┌─ MATERIAL FOR THIS EXERCISE
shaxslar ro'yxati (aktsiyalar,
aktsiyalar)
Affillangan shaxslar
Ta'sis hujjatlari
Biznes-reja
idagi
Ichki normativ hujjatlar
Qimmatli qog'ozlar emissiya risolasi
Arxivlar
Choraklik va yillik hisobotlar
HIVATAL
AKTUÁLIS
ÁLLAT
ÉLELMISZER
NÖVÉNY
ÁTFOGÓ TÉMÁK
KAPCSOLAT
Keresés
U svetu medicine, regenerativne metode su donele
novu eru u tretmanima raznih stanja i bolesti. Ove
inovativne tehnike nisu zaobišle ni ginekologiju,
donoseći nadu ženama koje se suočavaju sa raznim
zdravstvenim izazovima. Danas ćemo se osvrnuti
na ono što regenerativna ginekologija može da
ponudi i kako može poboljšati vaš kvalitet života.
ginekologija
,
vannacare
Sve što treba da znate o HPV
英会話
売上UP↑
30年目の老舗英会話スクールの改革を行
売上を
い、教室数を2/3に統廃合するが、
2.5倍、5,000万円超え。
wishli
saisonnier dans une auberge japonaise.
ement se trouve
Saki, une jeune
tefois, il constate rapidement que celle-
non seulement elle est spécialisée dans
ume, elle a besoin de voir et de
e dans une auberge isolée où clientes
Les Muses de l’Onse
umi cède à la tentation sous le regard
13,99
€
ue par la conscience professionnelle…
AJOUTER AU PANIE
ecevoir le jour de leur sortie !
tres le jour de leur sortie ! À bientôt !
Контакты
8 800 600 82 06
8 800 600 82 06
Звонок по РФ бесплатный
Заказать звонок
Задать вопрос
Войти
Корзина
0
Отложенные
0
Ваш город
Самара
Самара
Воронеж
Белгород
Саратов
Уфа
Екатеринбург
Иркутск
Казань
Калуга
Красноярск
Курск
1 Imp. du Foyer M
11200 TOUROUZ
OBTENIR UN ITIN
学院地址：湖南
└─
▸ WHAT THE TASK ASKS: Copy out every line of the listing above, keeping each one identical to how it appears.

▸ SOLUTION TO THIS PROBLEM:
shaxslar ro'yxati (aktsiyalar,
aktsiyalar)
Affillangan shaxslar
Ta'sis hujjatlari
Biznes-reja
idagi
Ichki normativ hujjatlar
Qimmatli qog'ozlar emissiya risolasi
Arxivlar
Choraklik va yillik hisobotlar
HIVATAL
AKTUÁLIS
ÁLLAT
ÉLELMISZER
NÖVÉNY
ÁTFOGÓ TÉMÁK
KAPCSOLAT
Keresés
U svetu medicine, regenerativne metode su donele
novu eru u tretmanima raznih stanja i bolesti. Ove
inovativne tehnike nisu zaobišle ni ginekologiju,
donoseći nadu ženama koje se suočavaju sa raznim
zdravstvenim izazovima. Danas ćemo se osvrnuti
na ono što regenerativna ginekologija može da
ponudi i kako može poboljšati vaš kvalitet života.
ginekologija
,
vannacare
Sve što treba da znate o HPV
英会話
売上UP↑
30年目の老舗英会話スクールの改革を行
売上を
い、教室数を2/3に統廃合するが、
2.5倍、5,000万円超え。
wishli
saisonnier dans une auberge japonaise.
ement se trouve
Saki, une jeune
tefois, il constate rapidement que celle-
non seulement elle est spécialisée dans
ume, elle a besoin de voir et de
e dans une auberge isolée où clientes
Les Muses de l’Onse
umi cède à la tentation sous le regard
13,99
€
ue par la conscience professionnelle…
AJOUTER AU PANIE
ecevoir le jour de leur sortie !
tres le jour de leur sortie ! À bientôt !
Контакты
8 800 600 82 06
8 800 600 82 06
Звонок по РФ бесплатный
Заказать звонок
Задать вопрос
Войти
Корзина
0
Отложенные
0
Ваш город
Самара
Самара
Воронеж
Белгород
Саратов
Уфа
Екатеринбург
Иркутск
Казань
Калуга
Красноярск
Курск
1 Imp. du Foyer M
11200 TOUROUZ
OBTENIR UN ITIN
学院地址：湖南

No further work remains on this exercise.